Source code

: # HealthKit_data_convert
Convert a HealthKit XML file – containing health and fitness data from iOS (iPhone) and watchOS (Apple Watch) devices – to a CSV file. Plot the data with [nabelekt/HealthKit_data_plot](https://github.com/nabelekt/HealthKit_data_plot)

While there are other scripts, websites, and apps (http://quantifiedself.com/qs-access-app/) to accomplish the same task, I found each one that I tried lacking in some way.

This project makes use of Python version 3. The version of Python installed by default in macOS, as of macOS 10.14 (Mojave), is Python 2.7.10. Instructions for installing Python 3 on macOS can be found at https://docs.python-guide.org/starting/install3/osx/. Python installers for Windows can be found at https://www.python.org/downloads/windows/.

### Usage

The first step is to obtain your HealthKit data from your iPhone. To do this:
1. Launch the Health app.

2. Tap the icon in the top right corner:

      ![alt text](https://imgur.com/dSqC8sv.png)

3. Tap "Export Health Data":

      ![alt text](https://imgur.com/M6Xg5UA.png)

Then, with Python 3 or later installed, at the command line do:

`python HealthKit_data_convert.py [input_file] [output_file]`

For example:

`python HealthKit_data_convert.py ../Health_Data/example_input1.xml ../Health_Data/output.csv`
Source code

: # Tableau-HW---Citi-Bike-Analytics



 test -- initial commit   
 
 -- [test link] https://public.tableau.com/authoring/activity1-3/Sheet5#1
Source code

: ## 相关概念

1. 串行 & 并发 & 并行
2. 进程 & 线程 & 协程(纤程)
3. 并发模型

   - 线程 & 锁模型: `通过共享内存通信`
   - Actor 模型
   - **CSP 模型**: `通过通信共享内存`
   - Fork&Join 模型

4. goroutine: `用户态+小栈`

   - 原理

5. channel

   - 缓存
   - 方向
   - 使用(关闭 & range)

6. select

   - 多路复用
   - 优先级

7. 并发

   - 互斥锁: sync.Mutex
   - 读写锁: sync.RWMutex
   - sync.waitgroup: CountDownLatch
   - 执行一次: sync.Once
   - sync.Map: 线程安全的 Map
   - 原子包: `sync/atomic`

◇ ◇ ◇ ◇

● What you should do
Restate the records word for word, keeping every line.

● The answer
Source code

: # HealthKit_data_convert
Convert a HealthKit XML file – containing health and fitness data from iOS (iPhone) and watchOS (Apple Watch) devices – to a CSV file. Plot the data with [nabelekt/HealthKit_data_plot](https://github.com/nabelekt/HealthKit_data_plot)

While there are other scripts, websites, and apps (http://quantifiedself.com/qs-access-app/) to accomplish the same task, I found each one that I tried lacking in some way.

This project makes use of Python version 3. The version of Python installed by default in macOS, as of macOS 10.14 (Mojave), is Python 2.7.10. Instructions for installing Python 3 on macOS can be found at https://docs.python-guide.org/starting/install3/osx/. Python installers for Windows can be found at https://www.python.org/downloads/windows/.

### Usage

The first step is to obtain your HealthKit data from your iPhone. To do this:
1. Launch the Health app.

2. Tap the icon in the top right corner:

      ![alt text](https://imgur.com/dSqC8sv.png)

3. Tap "Export Health Data":

      ![alt text](https://imgur.com/M6Xg5UA.png)

Then, with Python 3 or later installed, at the command line do:

`python HealthKit_data_convert.py [input_file] [output_file]`

For example:

`python HealthKit_data_convert.py ../Health_Data/example_input1.xml ../Health_Data/output.csv`
Source code

: # Tableau-HW---Citi-Bike-Analytics



 test -- initial commit   
 
 -- [test link] https://public.tableau.com/authoring/activity1-3/Sheet5#1
Source code

: ## 相关概念

1. 串行 & 并发 & 并行
2. 进程 & 线程 & 协程(纤程)
3. 并发模型

   - 线程 & 锁模型: `通过共享内存通信`
   - Actor 模型
   - **CSP 模型**: `通过通信共享内存`
   - Fork&Join 模型

4. goroutine: `用户态+小栈`

   - 原理

5. channel

   - 缓存
   - 方向
   - 使用(关闭 & range)

6. select

   - 多路复用
   - 优先级

7. 并发

   - 互斥锁: sync.Mutex
   - 读写锁: sync.RWMutex
   - sync.waitgroup: CountDownLatch
   - 执行一次: sync.Once
   - sync.Map: 线程安全的 Map
   - 原子包: `sync/atomic`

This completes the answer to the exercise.